→ PROMPT
Say how many lines in the material below hold the word "Factory", and say nothing else.

*** LISTED RECORDS Section Begins ***

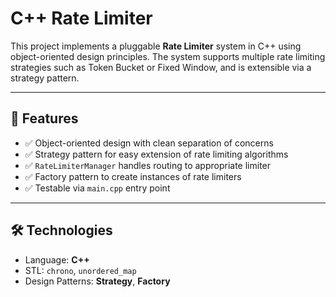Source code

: # C++ Rate Limiter

This project implements a pluggable **Rate Limiter** system in C++ using object-oriented design principles. The system supports multiple rate limiting strategies such as Token Bucket or Fixed Window, and is extensible via a strategy pattern.

---

## 🚀 Features

- ✅ Object-oriented design with clean separation of concerns
- ✅ Strategy pattern for easy extension of rate limiting algorithms
- ✅ `RateLimiterManager` handles routing to appropriate limiter
- ✅ Factory pattern to create instances of rate limiters
- ✅ Testable via `main.cpp` entry point

---

## 🛠️ Technologies

- Language: **C++**
- STL: `chrono`, `unordered_map`
- Design Patterns: **Strategy**, **Factory**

*** LISTED RECORDS Section Ends ***

→ EXERCISE RESPONSE
2